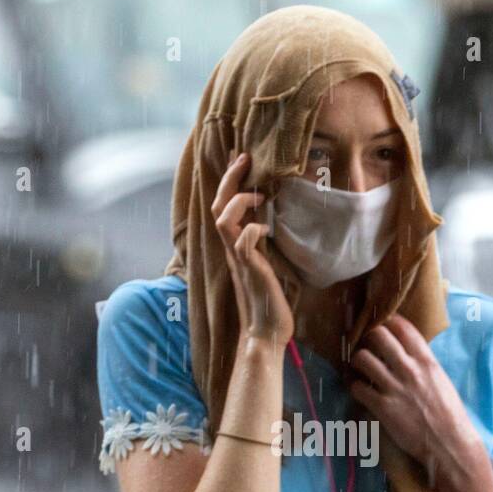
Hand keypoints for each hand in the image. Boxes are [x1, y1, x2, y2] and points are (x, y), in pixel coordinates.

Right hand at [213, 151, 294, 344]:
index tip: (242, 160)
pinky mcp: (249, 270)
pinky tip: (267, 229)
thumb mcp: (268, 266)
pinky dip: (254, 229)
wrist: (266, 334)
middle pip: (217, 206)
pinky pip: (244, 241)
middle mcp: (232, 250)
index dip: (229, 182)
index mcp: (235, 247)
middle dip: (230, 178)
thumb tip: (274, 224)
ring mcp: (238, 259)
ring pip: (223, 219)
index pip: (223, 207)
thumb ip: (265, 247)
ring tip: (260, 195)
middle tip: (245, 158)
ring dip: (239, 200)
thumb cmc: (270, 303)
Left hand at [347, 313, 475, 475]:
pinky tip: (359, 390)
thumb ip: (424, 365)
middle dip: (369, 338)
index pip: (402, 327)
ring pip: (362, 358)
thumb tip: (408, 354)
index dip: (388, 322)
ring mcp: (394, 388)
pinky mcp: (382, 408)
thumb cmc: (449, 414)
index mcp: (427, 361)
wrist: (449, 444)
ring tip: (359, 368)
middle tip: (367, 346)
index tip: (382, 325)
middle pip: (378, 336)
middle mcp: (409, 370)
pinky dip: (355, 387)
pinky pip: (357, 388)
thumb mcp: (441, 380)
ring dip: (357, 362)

==

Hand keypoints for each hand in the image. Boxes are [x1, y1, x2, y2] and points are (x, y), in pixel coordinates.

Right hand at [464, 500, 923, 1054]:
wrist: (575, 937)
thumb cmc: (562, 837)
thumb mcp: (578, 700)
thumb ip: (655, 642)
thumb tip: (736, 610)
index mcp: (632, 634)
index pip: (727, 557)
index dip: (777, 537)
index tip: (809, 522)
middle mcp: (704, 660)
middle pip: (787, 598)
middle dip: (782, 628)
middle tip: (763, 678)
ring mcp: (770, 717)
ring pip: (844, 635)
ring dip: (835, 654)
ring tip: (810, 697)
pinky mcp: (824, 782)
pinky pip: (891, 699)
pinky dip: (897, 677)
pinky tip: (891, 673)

* [What you need to do] In the records above, find the line with "middle dip: (782, 628)"; write out exactly that line and each one after it, stopping after the line with "pinky tip: (891, 673)".

* [Finished task]
middle dip: (782, 628)
middle tip: (763, 678)
ring mcp: (770, 717)
ring pip: (844, 635)
ring dip: (835, 654)
ring tip: (810, 697)
pinky mcp: (824, 782)
pinky pip: (891, 699)
pinky dip: (897, 677)
pinky tip: (891, 673)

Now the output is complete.